Of the Arab voters who responded in the Index poll, 26 percent said they did not plan to vote. Another poll—Stat-Net—conducted last month tracks with Hermann’s findings. The Stat-Net survey said that the turnout among Arab voters could be as low as 39 percent. Anything under 40 percent would be at a historic low. Two years ago, in 2020, a staggering 65 percent of Arab society voted in Israel’s elections.
It could be that they, along with many others in Israel, are simply disillusioned and weary from our political process. Imagine if the US had to go to the polls for five presidential elections in less time than one term for the highest office in the land.
Whatever the cause for the lack of voting enthusiasm among the Arab population in Israel, Hermann believes that a lackluster turnout would create a “disproportionate strengthening of the Right.”
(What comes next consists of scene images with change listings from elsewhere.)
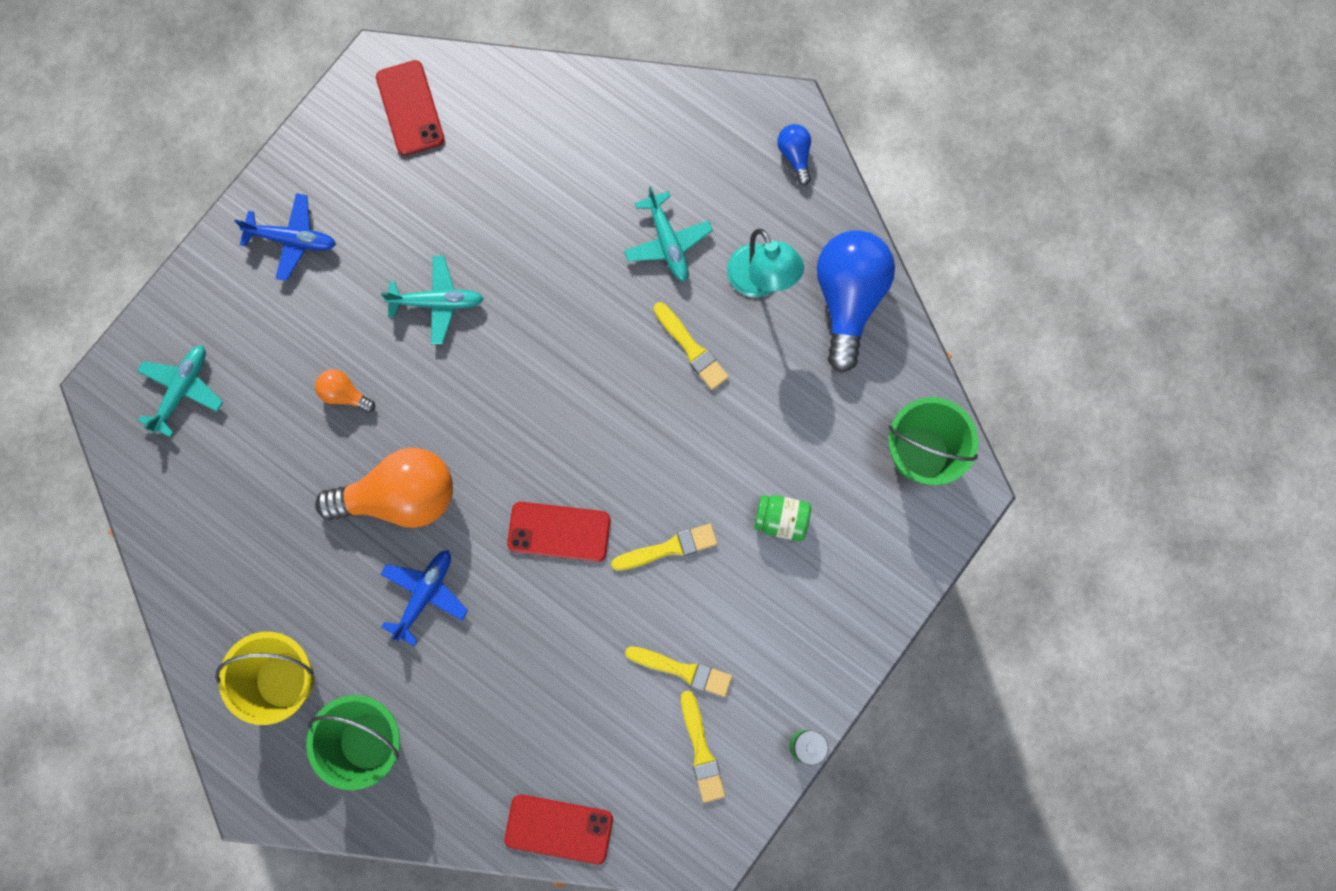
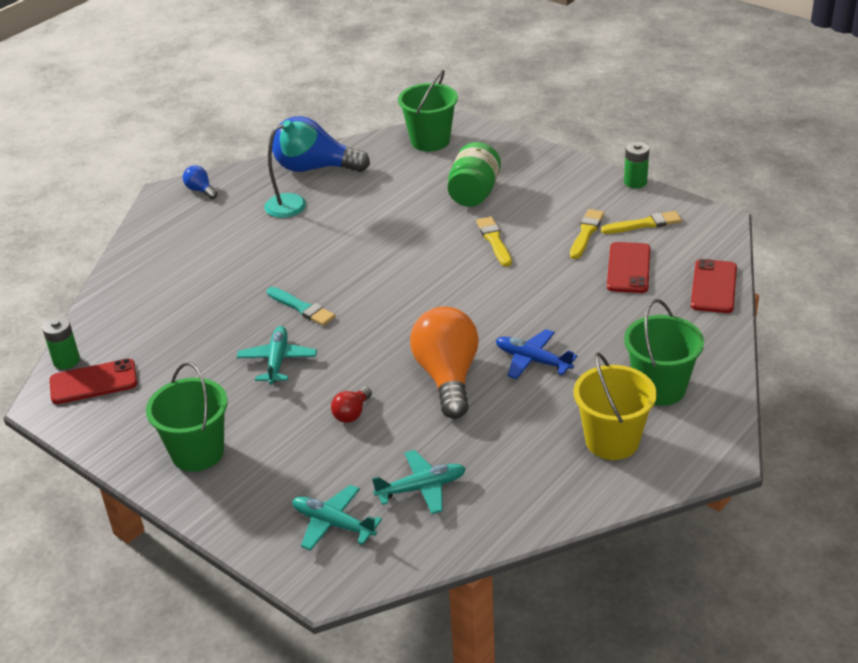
camera: 85 degrees left, 40 degrees down
blue plane [234,193,336,281] -> green bucket [146,362,228,472]
orange light bulb [315,369,375,413] -> red light bulb [331,387,372,423]
red phone [507,502,611,562] -> red phone moved to [607,242,650,293]
turquoise plane [624,187,713,282] -> turquoise plane moved to [372,450,466,514]
yellow brush [654,302,729,390] -> none
green jar [754,495,811,541] -> green jar [448,142,501,207], size x1.56
blue light bulb [777,124,811,185] -> blue light bulb turned 60 degrees clockwise [183,165,217,199]
none -> green battery [42,317,80,369]
none -> turquoise brush [267,287,336,326]

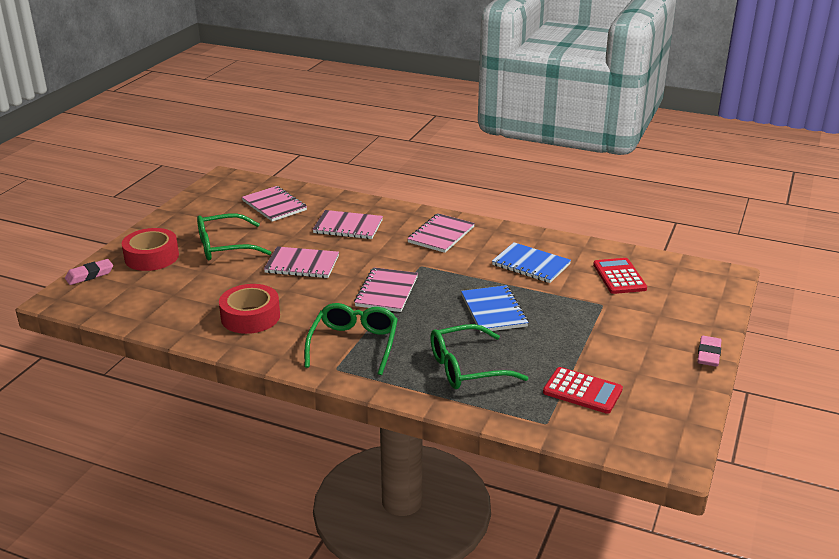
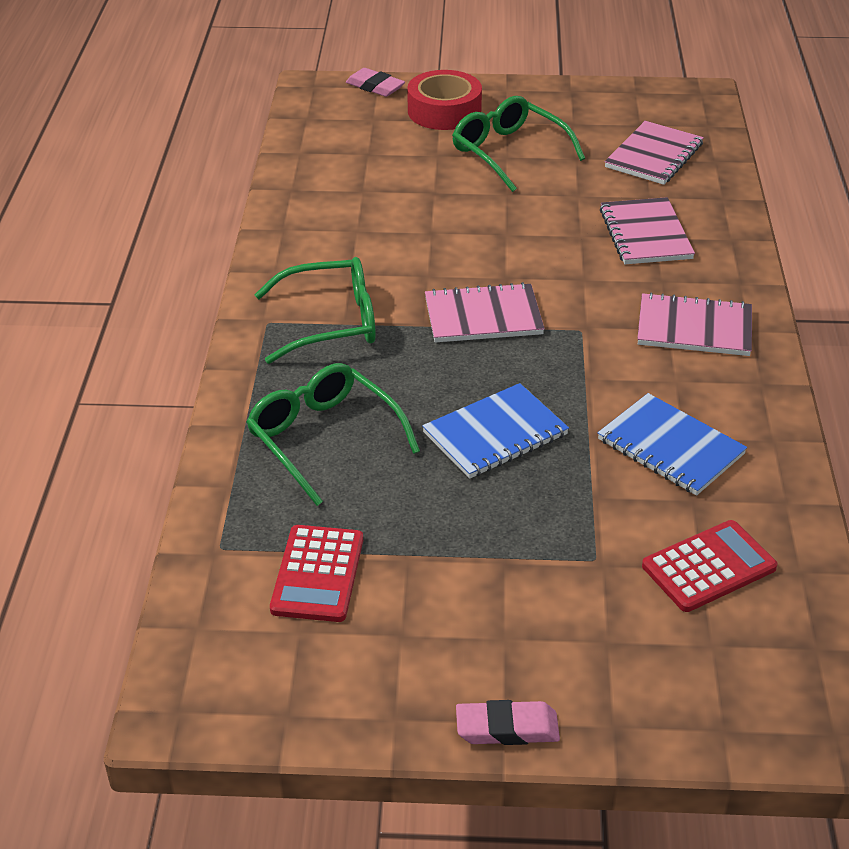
camera: 70 degrees right, 10 degrees up
red tape [219,284,280,334] -> none
pink notebook [264,246,339,278] -> none
blue notebook [492,242,571,283] -> blue notebook turned 60 degrees counterclockwise [598,393,747,496]

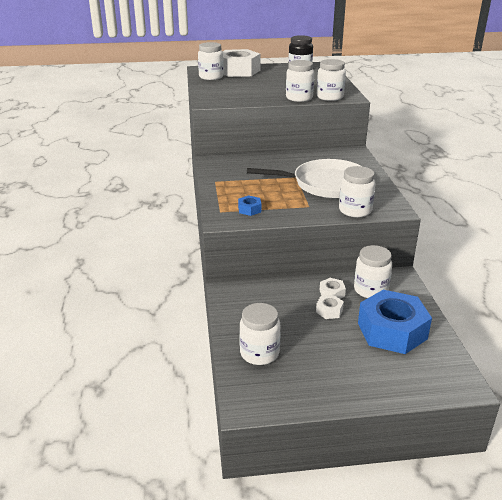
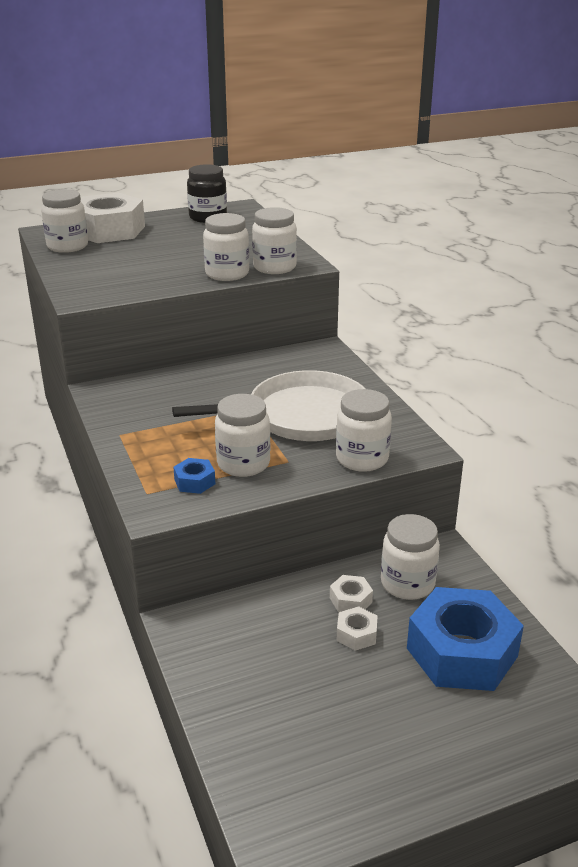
camera: 15 degrees left, 0 degrees up
white jar [239,303,281,365] -> white jar moved to [215,394,270,477]

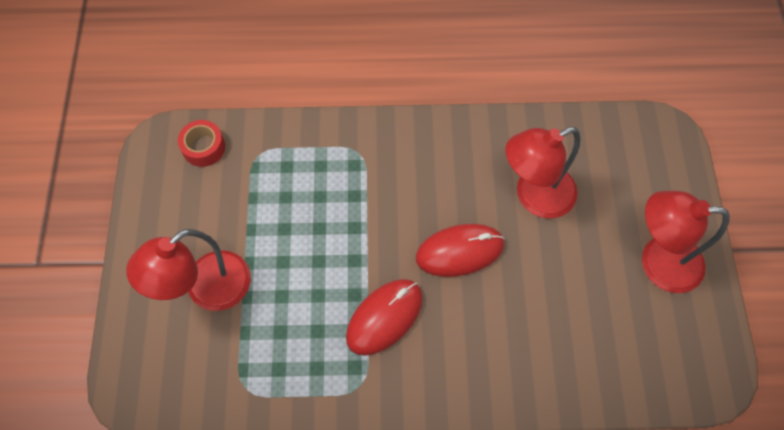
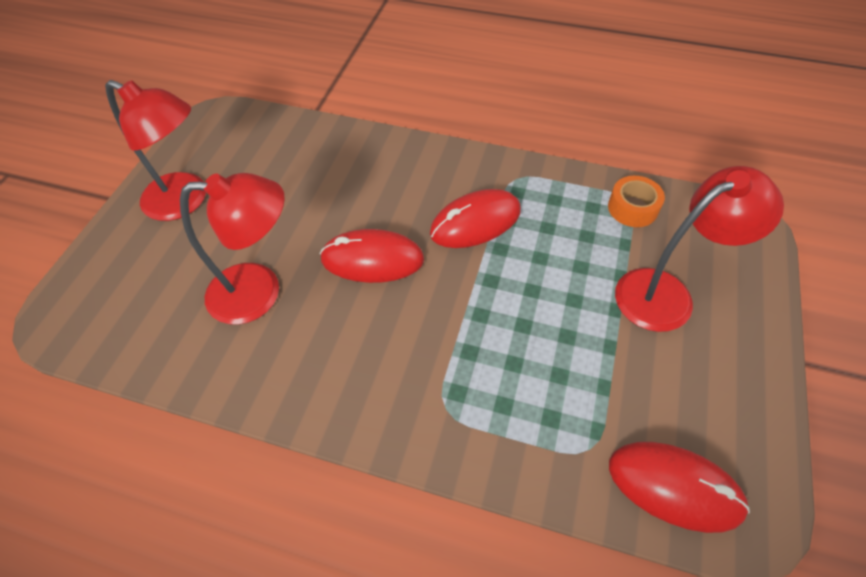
camera: 160 degrees left, 10 degrees down
red tape [178,120,225,167] -> red mouse [609,442,750,533]
none -> orange tape [608,176,665,227]

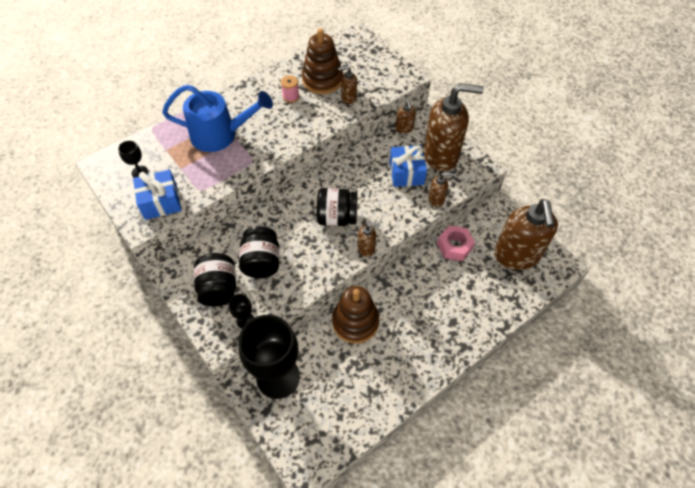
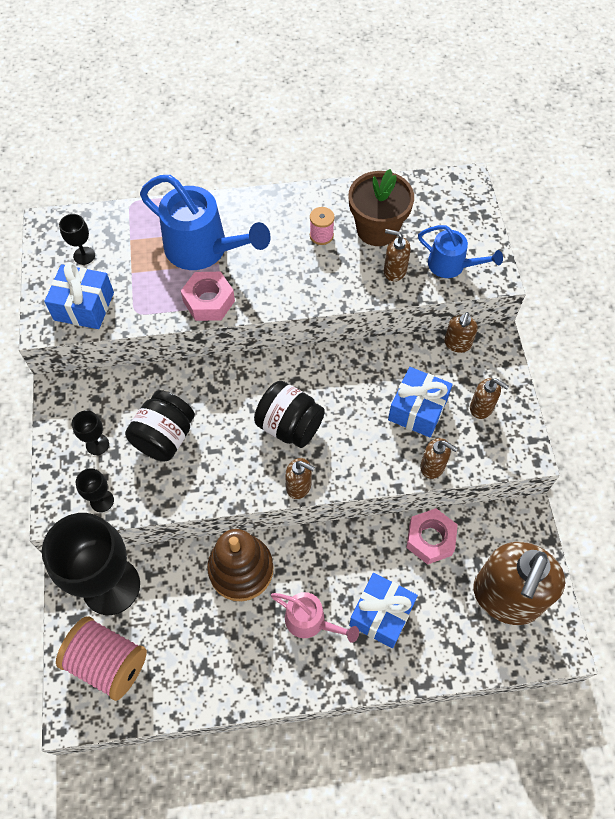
camera: 30 degrees right, 5 degrees up
black jar [194,253,236,306] -> black goblet [72,410,109,455]
brown stacking toy [302,28,343,94] -> brown flower pot [349,169,414,246]
brown soap dispenser [424,83,484,171] -> brown soap dispenser [470,378,509,419], size x0.43
none -> pink spool [56,616,147,701]
none -> pink nut [181,272,235,321]
none -> pink watering can [271,592,359,643]
none -> blue gift [349,573,418,648]
none -> blue watering can [418,225,503,278]

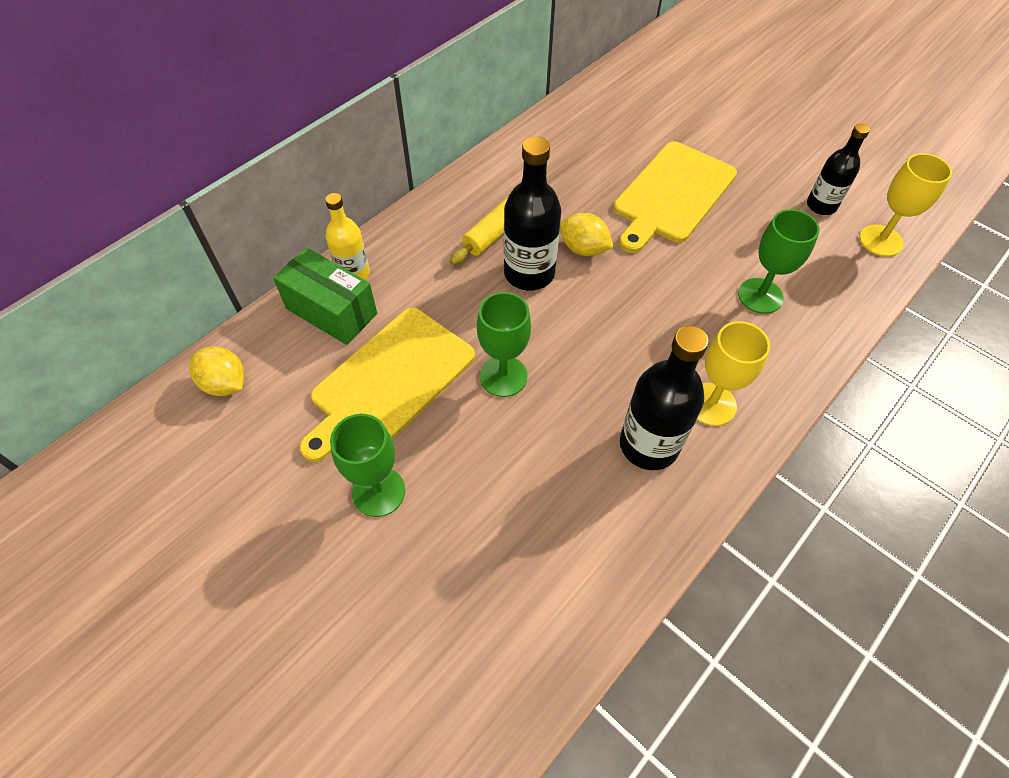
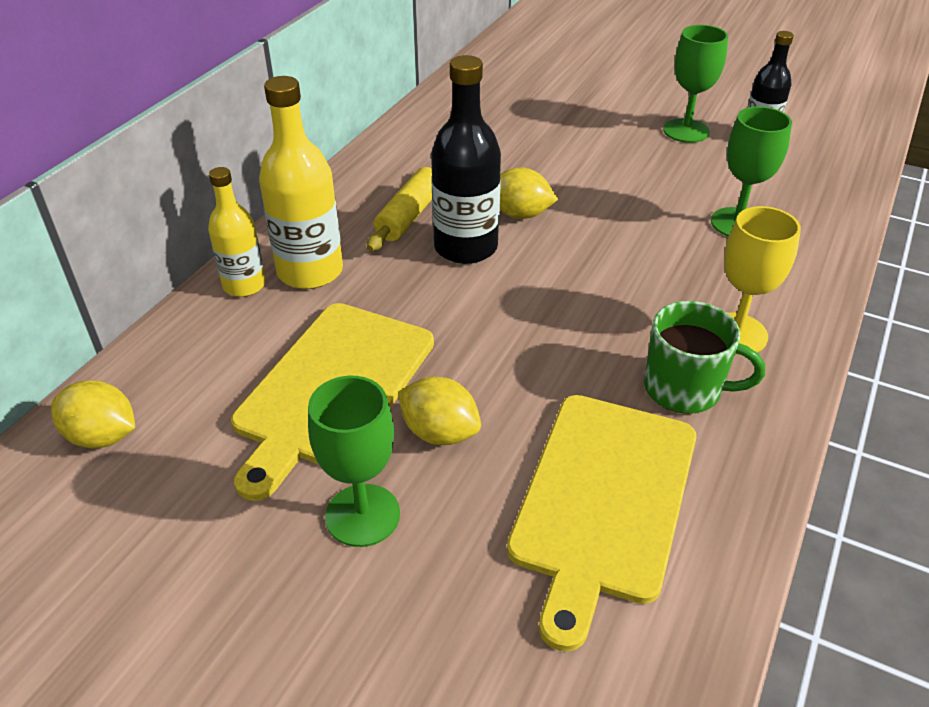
camera: 15 degrees left, 15 degrees down
green box [273,248,377,345] -> none
green goblet [477,292,531,397] -> green goblet moved to [663,25,728,143]
yellow cutting board [614,141,737,253] -> yellow cutting board moved to [507,395,696,652]
black bottle [620,326,709,470] -> green mug [644,301,765,414]
yellow goblet [859,153,952,257] -> none
none -> yellow bottle [259,76,343,289]
none -> yellow lemon [398,377,481,445]

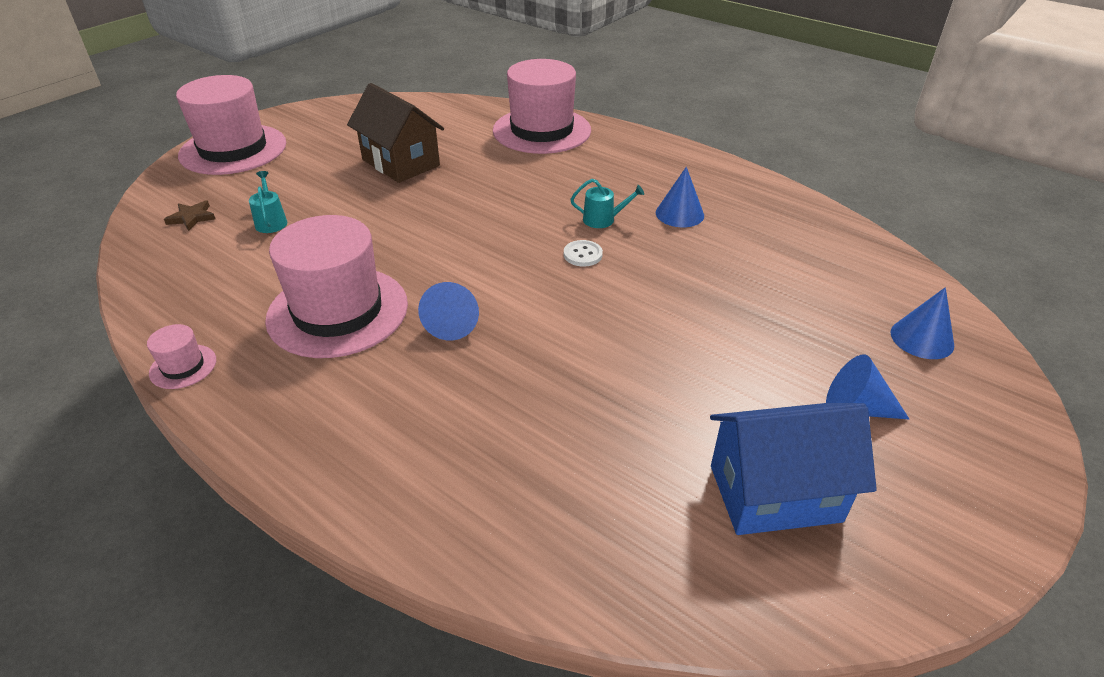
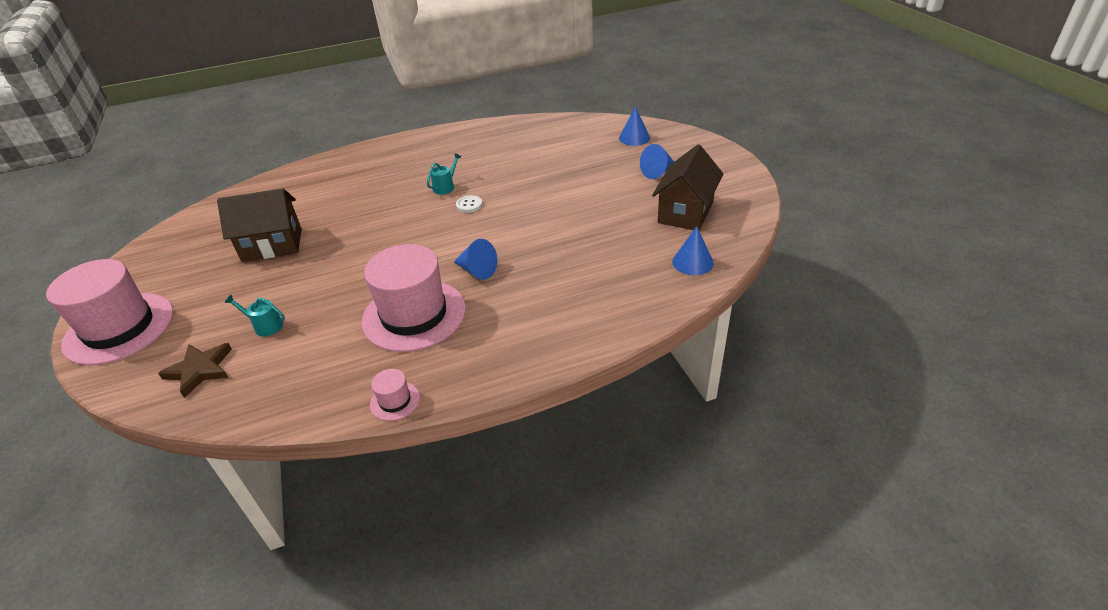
camera: 55 degrees left, 0 degrees up
brown star [164,200,215,231] -> brown star [158,343,232,398], size x1.55
pink hat [493,59,591,154] -> none
blue cone [656,167,704,227] -> blue cone moved to [672,226,714,275]
blue house [710,403,877,535] -> brown house [652,145,723,231]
And it appears that former prime minister Benjamin Netanyahu is counting on that. He needs to form a bloc of at least 61 seats to take the helm again, and Netanyahu recently told the media he is confident he has at least 62 seats under his command—and he appears to be basing his optimism at least in part on a low Arab turnout.
However, in politics—especially Israeli politics—nothing is ever certain for long. Prof. Jonathan Rynhold, head of the Political Studies Department at Bar Ilan University, cautioned that “things can change very quickly.
“Arab voting went up and down in the last two elections by around 15 percent. The margins are too narrow and the amount of developments that could affect them in the short term are too many,” Bar Ilan University’s Head of Political Studies Professor Jonathan Rynhold said.
Because no single party ever receives enough votes to govern and a coalition is always necessary, Israelis try to keep that in mind when they go to the polls. We have our preferred party that we vote for, but we also think about who they might align with, and how do we feel about that. It is like a game of chess! Always trying to be three steps ahead. Sometimes, you don’t vote for your party but the party that you hope they will align with.
Rynhold found tremendous party loyalty among the larger, more established groups like Likud (Netanyahu’s party)—78 percent of Likud voters intend to vote for their party. Rynhold said, however, that most Israelis are motivated by a “what could be worse” mentality rather than focusing on what could make the country better.
“They don’t just think it could be better, but that it could be worse, so perhaps it is best to stay where they are,” Rynhold said.
The survey from IDI showed how closely linked party loyalty and family ties are. Most Jewish people in Israel (61 percent) tend to vote the same way their family and friends do.
“Choosing your political bloc in Israel is something deeply entrenched in your identity, and people do not change their identity,” Hermann said. “The room for maneuvering is very limited… We are in a stalemate. But this is not an electoral stalemate. It is a cognitive, psychological, and identity-related stalemate.”
Hermann said that the economy is a high priority for voters and that the party leader (except for Likud and Netanyahu) does not really matter to most Israelis. And for the most part, Israelis still believe their vote matters. Two-thirds of those surveyed in the IDI poll disagreed with the statement: “It doesn’t matter who you vote for; it doesn’t change the situation”—a level of disagreement that Hermann said was surprisingly the highest on record to this question since 2015.